• _TASK GOAL_: Reproduce the source text of every one of the following records line for line, with each character, symbol, and piece of markup unchanged.

• _RECORDS SHOWN_:
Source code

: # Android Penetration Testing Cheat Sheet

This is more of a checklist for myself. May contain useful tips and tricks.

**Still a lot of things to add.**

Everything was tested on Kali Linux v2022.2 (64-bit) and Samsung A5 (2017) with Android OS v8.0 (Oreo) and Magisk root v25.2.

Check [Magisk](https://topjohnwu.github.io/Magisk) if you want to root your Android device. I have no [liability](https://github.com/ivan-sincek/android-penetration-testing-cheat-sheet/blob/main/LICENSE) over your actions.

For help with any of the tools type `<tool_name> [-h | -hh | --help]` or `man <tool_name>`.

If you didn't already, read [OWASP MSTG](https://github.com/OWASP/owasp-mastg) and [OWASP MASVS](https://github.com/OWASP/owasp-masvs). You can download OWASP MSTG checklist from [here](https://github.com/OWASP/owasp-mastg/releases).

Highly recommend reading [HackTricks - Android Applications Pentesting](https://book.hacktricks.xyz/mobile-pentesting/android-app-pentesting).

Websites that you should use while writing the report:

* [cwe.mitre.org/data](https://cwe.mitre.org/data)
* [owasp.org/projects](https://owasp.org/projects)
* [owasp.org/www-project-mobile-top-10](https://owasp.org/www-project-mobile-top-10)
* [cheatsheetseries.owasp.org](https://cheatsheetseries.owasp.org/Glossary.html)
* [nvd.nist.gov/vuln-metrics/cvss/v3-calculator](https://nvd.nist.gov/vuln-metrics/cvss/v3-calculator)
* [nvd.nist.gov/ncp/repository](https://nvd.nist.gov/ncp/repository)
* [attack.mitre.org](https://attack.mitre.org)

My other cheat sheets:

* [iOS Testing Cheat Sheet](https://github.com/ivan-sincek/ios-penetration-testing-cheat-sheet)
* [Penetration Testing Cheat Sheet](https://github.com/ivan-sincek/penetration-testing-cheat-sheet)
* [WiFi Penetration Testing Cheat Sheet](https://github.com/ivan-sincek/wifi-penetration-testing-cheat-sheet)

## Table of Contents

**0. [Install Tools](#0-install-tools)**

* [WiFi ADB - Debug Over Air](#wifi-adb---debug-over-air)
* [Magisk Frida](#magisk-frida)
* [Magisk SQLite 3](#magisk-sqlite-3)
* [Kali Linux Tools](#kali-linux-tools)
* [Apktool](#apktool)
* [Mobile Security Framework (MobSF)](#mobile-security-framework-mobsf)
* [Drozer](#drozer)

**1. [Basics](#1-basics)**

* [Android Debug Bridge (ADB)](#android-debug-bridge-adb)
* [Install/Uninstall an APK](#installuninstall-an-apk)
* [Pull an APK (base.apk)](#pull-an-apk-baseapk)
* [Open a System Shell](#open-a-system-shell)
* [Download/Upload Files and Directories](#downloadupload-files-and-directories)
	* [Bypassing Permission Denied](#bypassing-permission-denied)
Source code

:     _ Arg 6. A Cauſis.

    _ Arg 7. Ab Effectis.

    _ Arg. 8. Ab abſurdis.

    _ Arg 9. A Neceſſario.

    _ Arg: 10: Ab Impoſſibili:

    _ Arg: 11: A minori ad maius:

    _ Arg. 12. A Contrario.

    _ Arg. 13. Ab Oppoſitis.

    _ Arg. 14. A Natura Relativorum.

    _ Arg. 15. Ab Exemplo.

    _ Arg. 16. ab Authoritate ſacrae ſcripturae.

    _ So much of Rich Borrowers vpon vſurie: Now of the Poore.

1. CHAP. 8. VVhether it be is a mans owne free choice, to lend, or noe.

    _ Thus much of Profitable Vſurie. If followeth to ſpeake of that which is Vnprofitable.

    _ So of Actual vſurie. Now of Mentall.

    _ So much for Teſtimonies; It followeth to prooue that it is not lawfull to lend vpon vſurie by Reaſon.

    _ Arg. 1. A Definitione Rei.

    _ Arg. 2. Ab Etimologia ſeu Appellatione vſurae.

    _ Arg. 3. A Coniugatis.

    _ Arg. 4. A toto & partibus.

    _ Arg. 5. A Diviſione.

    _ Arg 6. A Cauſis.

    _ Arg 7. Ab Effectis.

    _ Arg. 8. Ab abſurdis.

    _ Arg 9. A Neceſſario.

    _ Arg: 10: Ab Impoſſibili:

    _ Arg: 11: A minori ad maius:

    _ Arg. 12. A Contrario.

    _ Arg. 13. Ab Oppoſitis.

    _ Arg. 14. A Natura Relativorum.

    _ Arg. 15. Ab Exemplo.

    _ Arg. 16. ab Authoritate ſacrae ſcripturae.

• _RESPONSE BOX_:
Source code

: # Android Penetration Testing Cheat Sheet

This is more of a checklist for myself. May contain useful tips and tricks.

**Still a lot of things to add.**

Everything was tested on Kali Linux v2022.2 (64-bit) and Samsung A5 (2017) with Android OS v8.0 (Oreo) and Magisk root v25.2.

Check [Magisk](https://topjohnwu.github.io/Magisk) if you want to root your Android device. I have no [liability](https://github.com/ivan-sincek/android-penetration-testing-cheat-sheet/blob/main/LICENSE) over your actions.

For help with any of the tools type `<tool_name> [-h | -hh | --help]` or `man <tool_name>`.

If you didn't already, read [OWASP MSTG](https://github.com/OWASP/owasp-mastg) and [OWASP MASVS](https://github.com/OWASP/owasp-masvs). You can download OWASP MSTG checklist from [here](https://github.com/OWASP/owasp-mastg/releases).

Highly recommend reading [HackTricks - Android Applications Pentesting](https://book.hacktricks.xyz/mobile-pentesting/android-app-pentesting).

Websites that you should use while writing the report:

* [cwe.mitre.org/data](https://cwe.mitre.org/data)
* [owasp.org/projects](https://owasp.org/projects)
* [owasp.org/www-project-mobile-top-10](https://owasp.org/www-project-mobile-top-10)
* [cheatsheetseries.owasp.org](https://cheatsheetseries.owasp.org/Glossary.html)
* [nvd.nist.gov/vuln-metrics/cvss/v3-calculator](https://nvd.nist.gov/vuln-metrics/cvss/v3-calculator)
* [nvd.nist.gov/ncp/repository](https://nvd.nist.gov/ncp/repository)
* [attack.mitre.org](https://attack.mitre.org)

My other cheat sheets:

* [iOS Testing Cheat Sheet](https://github.com/ivan-sincek/ios-penetration-testing-cheat-sheet)
* [Penetration Testing Cheat Sheet](https://github.com/ivan-sincek/penetration-testing-cheat-sheet)
* [WiFi Penetration Testing Cheat Sheet](https://github.com/ivan-sincek/wifi-penetration-testing-cheat-sheet)

## Table of Contents

**0. [Install Tools](#0-install-tools)**

* [WiFi ADB - Debug Over Air](#wifi-adb---debug-over-air)
* [Magisk Frida](#magisk-frida)
* [Magisk SQLite 3](#magisk-sqlite-3)
* [Kali Linux Tools](#kali-linux-tools)
* [Apktool](#apktool)
* [Mobile Security Framework (MobSF)](#mobile-security-framework-mobsf)
* [Drozer](#drozer)

**1. [Basics](#1-basics)**

* [Android Debug Bridge (ADB)](#android-debug-bridge-adb)
* [Install/Uninstall an APK](#installuninstall-an-apk)
* [Pull an APK (base.apk)](#pull-an-apk-baseapk)
* [Open a System Shell](#open-a-system-shell)
* [Download/Upload Files and Directories](#downloadupload-files-and-directories)
	* [Bypassing Permission Denied](#bypassing-permission-denied)
Source code

:     _ Arg 6. A Cauſis.

    _ Arg 7. Ab Effectis.

    _ Arg. 8. Ab abſurdis.

    _ Arg 9. A Neceſſario.

    _ Arg: 10: Ab Impoſſibili:

    _ Arg: 11: A minori ad maius:

    _ Arg. 12. A Contrario.

    _ Arg. 13. Ab Oppoſitis.

    _ Arg. 14. A Natura Relativorum.

    _ Arg. 15. Ab Exemplo.

    _ Arg. 16. ab Authoritate ſacrae ſcripturae.

    _ So much of Rich Borrowers vpon vſurie: Now of the Poore.

1. CHAP. 8. VVhether it be is a mans owne free choice, to lend, or noe.

    _ Thus much of Profitable Vſurie. If followeth to ſpeake of that which is Vnprofitable.

    _ So of Actual vſurie. Now of Mentall.

    _ So much for Teſtimonies; It followeth to prooue that it is not lawfull to lend vpon vſurie by Reaſon.

    _ Arg. 1. A Definitione Rei.

    _ Arg. 2. Ab Etimologia ſeu Appellatione vſurae.

    _ Arg. 3. A Coniugatis.

    _ Arg. 4. A toto & partibus.

    _ Arg. 5. A Diviſione.

    _ Arg 6. A Cauſis.

    _ Arg 7. Ab Effectis.

    _ Arg. 8. Ab abſurdis.

    _ Arg 9. A Neceſſario.

    _ Arg: 10: Ab Impoſſibili:

    _ Arg: 11: A minori ad maius:

    _ Arg. 12. A Contrario.

    _ Arg. 13. Ab Oppoſitis.

    _ Arg. 14. A Natura Relativorum.

    _ Arg. 15. Ab Exemplo.

    _ Arg. 16. ab Authoritate ſacrae ſcripturae.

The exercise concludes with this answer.